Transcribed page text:
========================================
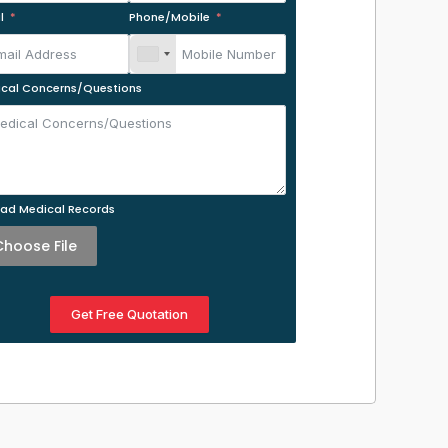
l
Phone/Mobile
cal Concerns/Questions
ad Medical Records
Choose File
Get Free Quotation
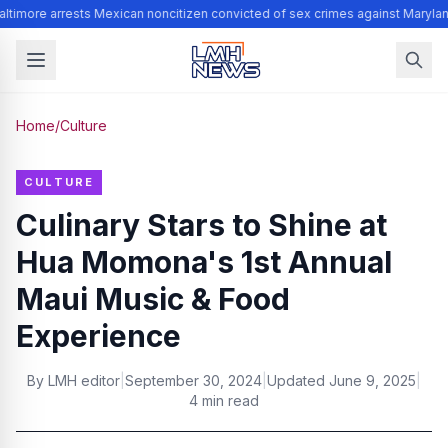
ltimore arrests Mexican noncitizen convicted of sex crimes against Marylan
Home
/
Culture
CULTURE
Culinary Stars to Shine at
Hua Momona's 1st Annual
Maui Music & Food
Experience
By
LMH editor
|
September 30, 2024
|
Updated
June 9, 2025
|
4 min read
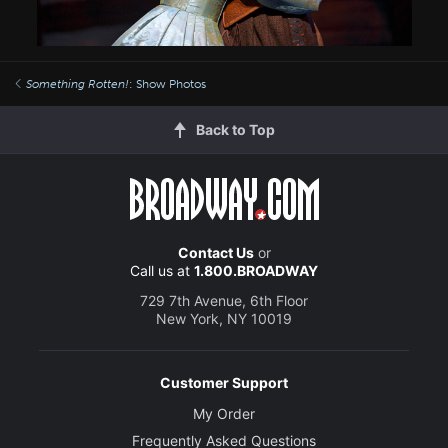
Something Rotten!
: Show Photos
Back to Top
Contact Us
or
Call us at
1.800.BROADWAY
729 7th Avenue, 6th Floor
New York, NY 10019
Customer Support
My Order
Frequently Asked Questions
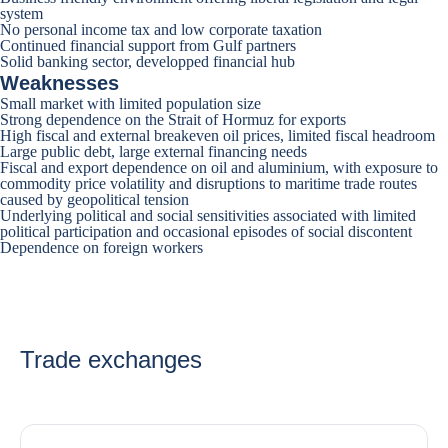
system
No personal income tax and low corporate taxation
Continued financial support from Gulf partners
Solid banking sector, developped financial hub
Weaknesses
Small market with limited population size
Strong dependence on the Strait of Hormuz for exports
High fiscal and external breakeven oil prices, limited fiscal headroom
Large public debt, large external financing needs
Fiscal and export dependence on oil and aluminium, with exposure to
commodity price volatility and disruptions to maritime trade routes
caused by geopolitical tension
Underlying political and social sensitivities associated with limited
political participation and occasional episodes of social discontent
Dependence on foreign workers
Trade exchanges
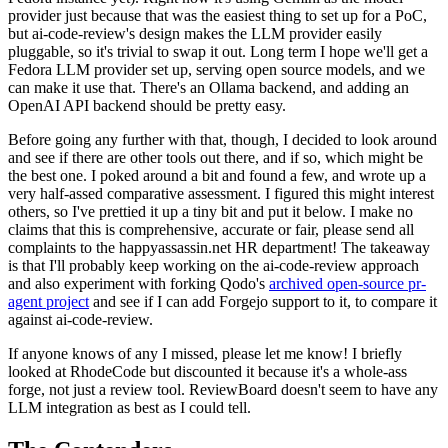
provider just because that was the easiest thing to set up for a PoC,
but ai-code-review's design makes the LLM provider easily
pluggable, so it's trivial to swap it out. Long term I hope we'll get a
Fedora LLM provider set up, serving open source models, and we
can make it use that. There's an Ollama backend, and adding an
OpenAI API backend should be pretty easy.
Before going any further with that, though, I decided to look around
and see if there are other tools out there, and if so, which might be
the best one. I poked around a bit and found a few, and wrote up a
very half-assed comparative assessment. I figured this might interest
others, so I've prettied it up a tiny bit and put it below. I make no
claims that this is comprehensive, accurate or fair, please send all
complaints to the happyassassin.net HR department! The takeaway
is that I'll probably keep working on the ai-code-review approach
and also experiment with forking Qodo's
archived open-source pr-
agent project
and see if I can add Forgejo support to it, to compare it
against ai-code-review.
If anyone knows of any I missed, please let me know! I briefly
looked at RhodeCode but discounted it because it's a whole-ass
forge, not just a review tool. ReviewBoard doesn't seem to have any
LLM integration as best as I could tell.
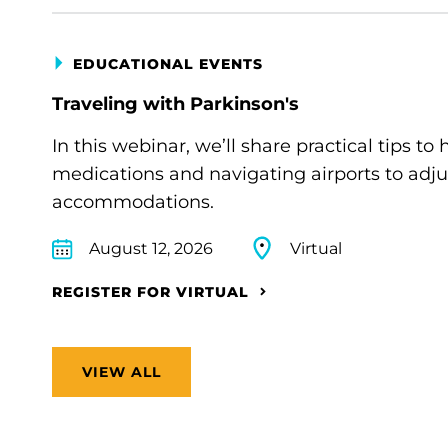
EDUCATIONAL EVENTS
Traveling with Parkinson's
In this webinar, we’ll share practical tips 
medications and navigating airports to adju
accommodations.
August 12, 2026
Virtual
REGISTER FOR VIRTUAL
VIEW ALL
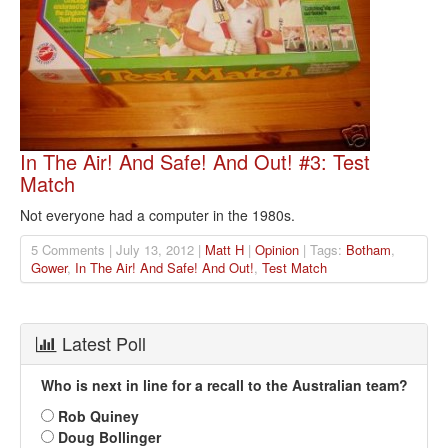
In The Air! And Safe! And Out! #3: Test
Match
Not everyone had a computer in the 1980s.
5 Comments | July 13, 2012 |
Matt H
|
Opinion
| Tags:
Botham
,
Gower
,
In The Air! And Safe! And Out!
,
Test Match
Latest Poll
Who is next in line for a recall to the Australian team?
Rob Quiney
Doug Bollinger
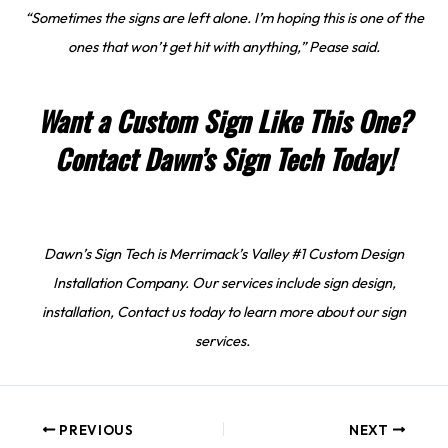
“Sometimes the signs are left alone. I’m hoping this is one of the
ones that won’t get hit with anything,” Pease said.
Want a Custom Sign Like This One?
Contact Dawn’s Sign Tech Today!
Dawn’s Sign Tech is Merrimack’s Valley #1 Custom Design
Installation Company. Our services include sign design,
installation, Contact us today to learn more about our sign
services.
PREVIOUS
NEXT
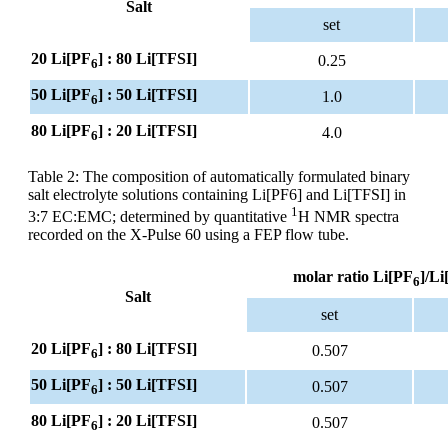
Salt
set
20 Li[PF
] : 80 Li[TFSI]
0.25
6
50 Li[PF
] : 50 Li[TFSI]
1.0
6
80 Li[PF
] : 20 Li[TFSI]
4.0
6
Table 2: The composition of automatically formulated binary
salt electrolyte solutions containing Li[PF6] and Li[TFSI] in
1
3:7 EC:EMC; determined by quantitative
H NMR spectra
recorded on the X-Pulse 60 using a FEP flow tube.
molar ratio Li[PF
]/Li
6
Salt
set
20 Li[PF
] : 80 Li[TFSI]
0.507
6
50 Li[PF
] : 50 Li[TFSI]
0.507
6
80 Li[PF
] : 20 Li[TFSI]
0.507
6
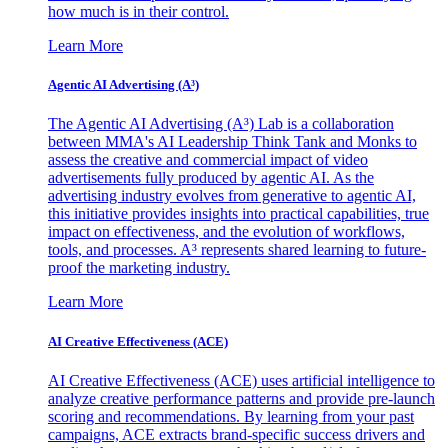
how much is in their control.
Learn More
Agentic AI Advertising (A³)
The Agentic AI Advertising (A³) Lab is a collaboration
between MMA's AI Leadership Think Tank and Monks to
assess the creative and commercial impact of video
advertisements fully produced by agentic AI. As the
advertising industry evolves from generative to agentic AI,
this initiative provides insights into practical capabilities, true
impact on effectiveness, and the evolution of workflows,
tools, and processes. A³ represents shared learning to future-
proof the marketing industry.
Learn More
AI Creative Effectiveness (ACE)
AI Creative Effectiveness (ACE) uses artificial intelligence to
analyze creative performance patterns and provide pre-launch
scoring and recommendations. By learning from your past
campaigns, ACE extracts brand-specific success drivers and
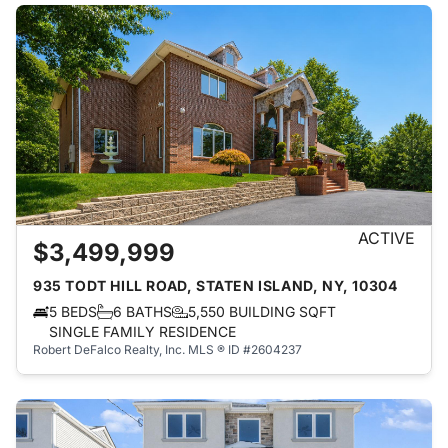
ACTIVE
$3,499,999
935 TODT HILL ROAD, STATEN ISLAND, NY, 10304
5 BEDS
6 BATHS
5,550 BUILDING SQFT
SINGLE FAMILY RESIDENCE
Robert DeFalco Realty, Inc.
MLS ® ID #2604237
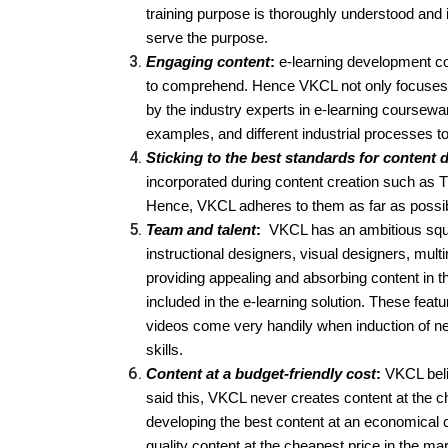
training purpose is thoroughly understood and 
serve the purpose.
Engaging content
:
e-learning development co
to comprehend. Hence VKCL not only focuses o
by the industry experts in e-learning coursewa
examples, and different industrial processes t
Sticking to the best standards for content
incorporated during content creation such as
Hence, VKCL adheres to them as far as possi
Team and talent
:
VKCL has an ambitious squa
instructional designers, visual designers, mul
providing appealing and absorbing content in t
included in the e-learning solution. These feat
videos come very handily when induction of new
skills.
Content at a budget-friendly cost
:
VKCL belie
said this, VKCL never creates content at the ch
developing the best content at an economical c
quality content at the cheapest price in the ma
========================================
Task goal:
Give back the transcribed text of every item, swapping "aluminium" for "aluminum" and leaving everything else unchanged. Omit the pictures.

Result for this task:
l
Phone/Mobile
cal Concerns/Questions
ad Medical Records
Choose File
Get Free Quotation
ltimore arrests Mexican noncitizen convicted of sex crimes against Marylan
Home
/
Culture
CULTURE
Culinary Stars to Shine at
Hua Momona's 1st Annual
Maui Music & Food
Experience
By
LMH editor
|
September 30, 2024
|
Updated
June 9, 2025
|
4 min read
Something Rotten!
: Show Photos
Back to Top
Contact Us
or
Call us at
1.800.BROADWAY
729 7th Avenue, 6th Floor
New York, NY 10019
Customer Support
My Order
Frequently Asked Questions
system
No personal income tax and low corporate taxation
Continued financial support from Gulf partners
Solid banking sector, developped financial hub
Weaknesses
Small market with limited population size
Strong dependence on the Strait of Hormuz for exports
High fiscal and external breakeven oil prices, limited fiscal headroom
Large public debt, large external financing needs
Fiscal and export dependence on oil and aluminum, with exposure to
commodity price volatility and disruptions to maritime trade routes
caused by geopolitical tension
Underlying political and social sensitivities associated with limited
political participation and occasional episodes of social discontent
Dependence on foreign workers
Trade exchanges
provider just because that was the easiest thing to set up for a PoC,
but ai-code-review's design makes the LLM provider easily
pluggable, so it's trivial to swap it out. Long term I hope we'll get a
Fedora LLM provider set up, serving open source models, and we
can make it use that. There's an Ollama backend, and adding an
OpenAI API backend should be pretty easy.
Before going any further with that, though, I decided to look around
and see if there are other tools out there, and if so, which might be
the best one. I poked around a bit and found a few, and wrote up a
very half-assed comparative assessment. I figured this might interest
others, so I've prettied it up a tiny bit and put it below. I make no
claims that this is comprehensive, accurate or fair, please send all
complaints to the happyassassin.net HR department! The takeaway
is that I'll probably keep working on the ai-code-review approach
and also experiment with forking Qodo's
archived open-source pr-
agent project
and see if I can add Forgejo support to it, to compare it
against ai-code-review.
If anyone knows of any I missed, please let me know! I briefly
looked at RhodeCode but discounted it because it's a whole-ass
forge, not just a review tool. ReviewBoard doesn't seem to have any
LLM integration as best as I could tell.
EDUCATIONAL EVENTS
Traveling with Parkinson's
In this webinar, we’ll share practical tips 
medications and navigating airports to adju
accommodations.
August 12, 2026
Virtual
REGISTER FOR VIRTUAL
VIEW ALL
In The Air! And Safe! And Out! #3: Test
Match
Not everyone had a computer in the 1980s.
5 Comments | July 13, 2012 |
Matt H
|
Opinion
| Tags:
Botham
,
Gower
,
In The Air! And Safe! And Out!
,
Test Match
Latest Poll
Who is next in line for a recall to the Australian team?
Rob Quiney
Doug Bollinger
“Sometimes the signs are left alone. I’m hoping this is one of the
ones that won’t get hit with anything,” Pease said.
Want a Custom Sign Like This One?
Contact Dawn’s Sign Tech Today!
Dawn’s Sign Tech is Merrimack’s Valley #1 Custom Design
Installation Company. Our services include sign design,
installation, Contact us today to learn more about our sign
services.
PREVIOUS
NEXT
Salt
set
20 Li[PF
] : 80 Li[TFSI]
0.25
6
50 Li[PF
] : 50 Li[TFSI]
1.0
6
80 Li[PF
] : 20 Li[TFSI]
4.0
6
Table 2: The composition of automatically formulated binary
salt electrolyte solutions containing Li[PF6] and Li[TFSI] in
1
3:7 EC:EMC; determined by quantitative
H NMR spectra
recorded on the X-Pulse 60 using a FEP flow tube.
molar ratio Li[PF
]/Li
6
Salt
set
20 Li[PF
] : 80 Li[TFSI]
0.507
6
50 Li[PF
] : 50 Li[TFSI]
0.507
6
80 Li[PF
] : 20 Li[TFSI]
0.507
6
how much is in their control.
Learn More
Agentic AI Advertising (A³)
The Agentic AI Advertising (A³) Lab is a collaboration
between MMA's AI Leadership Think Tank and Monks to
assess the creative and commercial impact of video
advertisements fully produced by agentic AI. As the
advertising industry evolves from generative to agentic AI,
this initiative provides insights into practical capabilities, true
impact on effectiveness, and the evolution of workflows,
tools, and processes. A³ represents shared learning to future-
proof the marketing industry.
Learn More
AI Creative Effectiveness (ACE)
AI Creative Effectiveness (ACE) uses artificial intelligence to
analyze creative performance patterns and provide pre-launch
scoring and recommendations. By learning from your past
campaigns, ACE extracts brand-specific success drivers and
ACTIVE
$3,499,999
935 TODT HILL ROAD, STATEN ISLAND, NY, 10304
5 BEDS
6 BATHS
5,550 BUILDING SQFT
SINGLE FAMILY RESIDENCE
Robert DeFalco Realty, Inc.
MLS ® ID #2604237
training purpose is thoroughly understood and 
serve the purpose.
Engaging content
:
e-learning development co
to comprehend. Hence VKCL not only focuses o
by the industry experts in e-learning coursewa
examples, and different industrial processes t
Sticking to the best standards for content
incorporated during content creation such as
Hence, VKCL adheres to them as far as possi
Team and talent
:
VKCL has an ambitious squa
instructional designers, visual designers, mul
providing appealing and absorbing content in t
included in the e-learning solution. These feat
videos come very handily when induction of new
skills.
Content at a budget-friendly cost
:
VKCL belie
said this, VKCL never creates content at the ch
developing the best content at an economical c
quality content at the cheapest price in the ma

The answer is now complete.